Gross margin was 46.8 percent, a decrease of 290 basis points, primarily due to higher freight and logistics costs and an increased mix of wholesale sales, partially offset by average selling price increases.

Operating expenses increased $334.5 million or 18.5 percent. As a percentage of sales, operating expenses improved 40 basis points to 38.6 percent. Selling expenses increased $65.0 million or 18.0 percent, primarily due to higher global demand creation expenditures. 

General and administrative expenses increased $269.5 million or 18.6 percent, primarily due to higher labor costs and global warehouse and distribution expenses.

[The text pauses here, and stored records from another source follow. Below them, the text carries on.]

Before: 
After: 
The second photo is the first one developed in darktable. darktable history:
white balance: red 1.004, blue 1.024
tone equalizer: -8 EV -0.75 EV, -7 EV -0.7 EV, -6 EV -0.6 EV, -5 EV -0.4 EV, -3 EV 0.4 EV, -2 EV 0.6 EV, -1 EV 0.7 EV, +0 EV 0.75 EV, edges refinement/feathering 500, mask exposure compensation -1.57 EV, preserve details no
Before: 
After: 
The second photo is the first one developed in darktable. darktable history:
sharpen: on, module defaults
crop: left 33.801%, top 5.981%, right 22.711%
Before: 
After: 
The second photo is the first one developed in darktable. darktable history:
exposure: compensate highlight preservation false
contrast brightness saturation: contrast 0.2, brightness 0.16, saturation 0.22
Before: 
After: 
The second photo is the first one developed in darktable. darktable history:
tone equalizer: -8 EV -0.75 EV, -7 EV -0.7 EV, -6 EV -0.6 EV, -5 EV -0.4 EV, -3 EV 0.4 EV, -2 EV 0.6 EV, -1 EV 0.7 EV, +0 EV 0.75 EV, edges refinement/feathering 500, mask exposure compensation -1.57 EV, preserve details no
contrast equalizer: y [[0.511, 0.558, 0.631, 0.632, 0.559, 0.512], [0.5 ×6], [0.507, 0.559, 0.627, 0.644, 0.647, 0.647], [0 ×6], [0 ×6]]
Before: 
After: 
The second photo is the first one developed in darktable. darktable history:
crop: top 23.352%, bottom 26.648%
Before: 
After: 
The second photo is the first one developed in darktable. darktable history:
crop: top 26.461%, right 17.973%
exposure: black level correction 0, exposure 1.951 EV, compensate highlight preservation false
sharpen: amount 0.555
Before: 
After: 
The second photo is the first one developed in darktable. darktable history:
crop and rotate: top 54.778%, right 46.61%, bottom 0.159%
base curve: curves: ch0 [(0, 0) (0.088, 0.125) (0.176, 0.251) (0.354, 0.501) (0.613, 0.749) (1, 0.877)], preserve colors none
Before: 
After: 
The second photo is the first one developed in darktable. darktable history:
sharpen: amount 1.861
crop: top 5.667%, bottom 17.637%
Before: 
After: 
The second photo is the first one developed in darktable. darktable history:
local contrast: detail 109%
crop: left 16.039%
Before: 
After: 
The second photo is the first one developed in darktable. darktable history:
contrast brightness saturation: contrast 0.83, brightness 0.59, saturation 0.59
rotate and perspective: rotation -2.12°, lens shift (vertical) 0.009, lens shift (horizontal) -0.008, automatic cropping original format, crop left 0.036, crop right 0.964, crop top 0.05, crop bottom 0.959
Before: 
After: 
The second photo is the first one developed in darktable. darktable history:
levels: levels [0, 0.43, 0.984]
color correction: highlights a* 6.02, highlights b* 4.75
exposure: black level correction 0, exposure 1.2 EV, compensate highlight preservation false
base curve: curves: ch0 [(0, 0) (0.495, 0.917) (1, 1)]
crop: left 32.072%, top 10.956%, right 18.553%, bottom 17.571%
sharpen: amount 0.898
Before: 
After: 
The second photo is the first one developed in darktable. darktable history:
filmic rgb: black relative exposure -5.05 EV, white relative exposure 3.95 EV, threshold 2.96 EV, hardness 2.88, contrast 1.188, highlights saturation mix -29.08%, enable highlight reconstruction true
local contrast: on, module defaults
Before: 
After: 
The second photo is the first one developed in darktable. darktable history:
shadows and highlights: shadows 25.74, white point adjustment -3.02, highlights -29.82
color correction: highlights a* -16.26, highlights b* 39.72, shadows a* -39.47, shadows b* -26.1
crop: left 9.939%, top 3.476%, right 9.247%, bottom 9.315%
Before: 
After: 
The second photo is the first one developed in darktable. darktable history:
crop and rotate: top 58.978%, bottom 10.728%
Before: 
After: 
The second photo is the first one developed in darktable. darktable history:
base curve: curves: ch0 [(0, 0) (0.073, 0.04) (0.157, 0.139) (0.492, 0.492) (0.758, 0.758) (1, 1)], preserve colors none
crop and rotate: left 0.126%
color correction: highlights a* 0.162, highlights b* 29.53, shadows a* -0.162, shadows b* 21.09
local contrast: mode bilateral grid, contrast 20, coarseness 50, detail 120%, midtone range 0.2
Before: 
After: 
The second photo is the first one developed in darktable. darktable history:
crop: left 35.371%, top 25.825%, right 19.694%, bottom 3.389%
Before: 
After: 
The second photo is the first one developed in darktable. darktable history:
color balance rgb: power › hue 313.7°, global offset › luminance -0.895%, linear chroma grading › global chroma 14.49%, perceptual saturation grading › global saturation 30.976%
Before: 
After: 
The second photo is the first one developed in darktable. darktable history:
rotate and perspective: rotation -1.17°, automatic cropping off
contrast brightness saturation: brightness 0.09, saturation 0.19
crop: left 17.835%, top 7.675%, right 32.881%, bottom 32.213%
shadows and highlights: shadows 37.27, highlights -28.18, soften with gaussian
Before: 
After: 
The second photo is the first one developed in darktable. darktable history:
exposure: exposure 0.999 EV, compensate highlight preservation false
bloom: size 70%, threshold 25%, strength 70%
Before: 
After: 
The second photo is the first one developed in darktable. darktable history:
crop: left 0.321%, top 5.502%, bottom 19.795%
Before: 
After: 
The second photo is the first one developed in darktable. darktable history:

Earnings from operations decreased $45.1 million to $460.0 million.

Net earnings were $297.5 million, and diluted earnings per share were $1.90, a decrease of 12.4 percent over the prior year. Diluted earnings per share include an unfavorable impact of $0.23 due to declines in foreign exchange rates, primarily in EMEA.

The company’s effective income tax rate was flat year-over-year at 19.8 percent.

Balance Sheet
Cash, cash equivalents and investments totaled $681.5 million, a decrease of $358.9 million, or 34.5 percent, from December 31, 2021, primarily due to ongoing investments in working capital, mainly inventory, and completed $74.2 million of share repurchases year-to-date.

Inventory was $1.78 billion, an increase of $308.4 million or 21.0 percent from December 31, 2021. Increased inventory levels primarily reflect growth in AMER.

Share Repurchase
During the quarter, the company repurchased nearly 639,295 shares of its Class A common stock for $25.0 million. Year-to-date 2022, Skechers repurchased 1.9 million shares of its Class A common stock at the cost of $74.2 million. At September 30, 2022, approximately $425.8 million remained available under the company’s share repurchase program.

Outlook
For the fourth quarter of 2022, the company believes it will achieve sales between $1.725 billion and $1.775 billion and diluted earnings per share of between $0.30 and $0.40. Wall Street’s consensus estimates for the fourth quarter had called for sales of $1.81 billion and EPS of 52 cents.